The D.O. Hebb Lecture Series was initiated in 1989 in memory of Hebb’s contribution to the science of behavior. Invited speakers of the D.O. Lecture series are scientists who have made distinguished empirical contributions to basic research in all areas of psychology. It is currently made possible by the generous support of the D.O. Hebb Endowment Memorial Fund.

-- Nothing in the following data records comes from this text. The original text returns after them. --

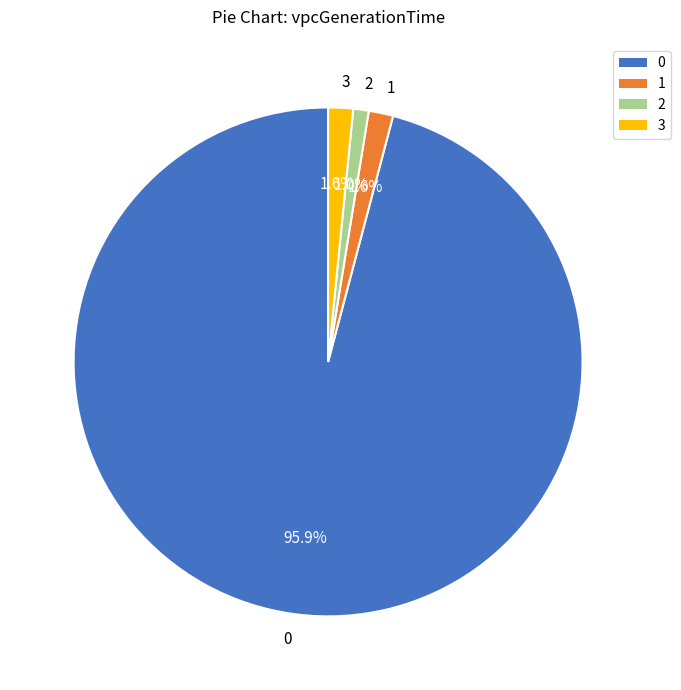

To the nearest percent, what is the difference between the 1 and 2 slice percentages?

1%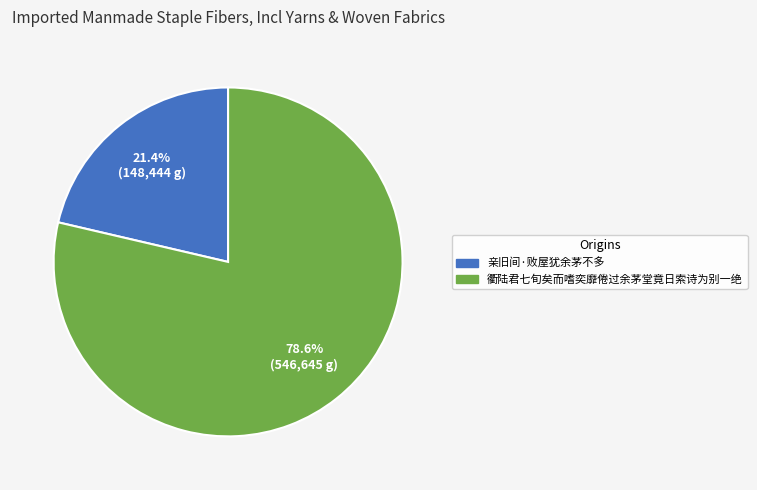

Rank the categories by value from lowest to highest.

亲旧间·败屋犹余茅不多, 衢陆君七旬矣而嗜奕靡倦过余茅堂竟日索诗为别一绝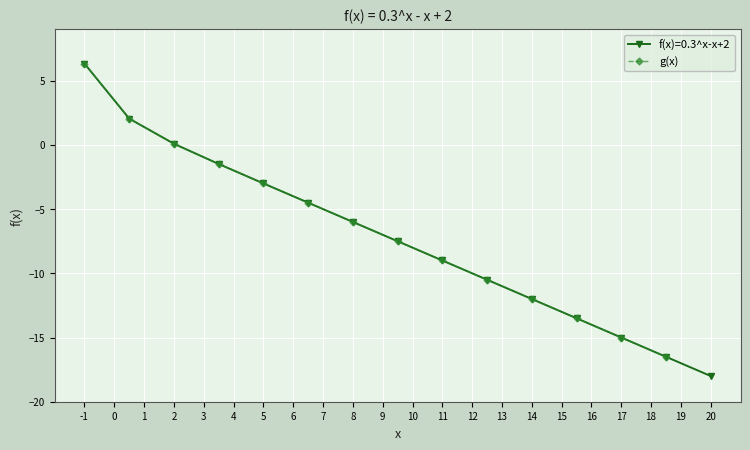

The g(x) series shows -4.7 at 17. True or false?

False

Most speakers also deliver an informal seminar held in the morning.
2020 - 2021 Hebb Lecture
March 26, 2021 (Zoom) ***14h - 15h30***
Heinz Werner Distinguished University Professor of Psychology and Linguistics
Department of Psychology
University of Michigan
Where: Zoom, https://mcgill.zoom.us/s/82996010393 or Meeting ID: 829 9601 0393
Title: How Children Look Beyond the Obvious
Abstract: A hallmark of human cognition is the capacity to think about observable experience in ways that are non-obvious -- from scientific concepts (genes, molecules) to everyday understandings (germs, soul). Where does this capacity come from, and how does it develop? I argue that, contrary to what is classically assumed, young children often extend beyond the tangible "here-and-now" to think about hidden, invisible, abstract entities. I give examples from three lines of research: essentialism, generics, and object history.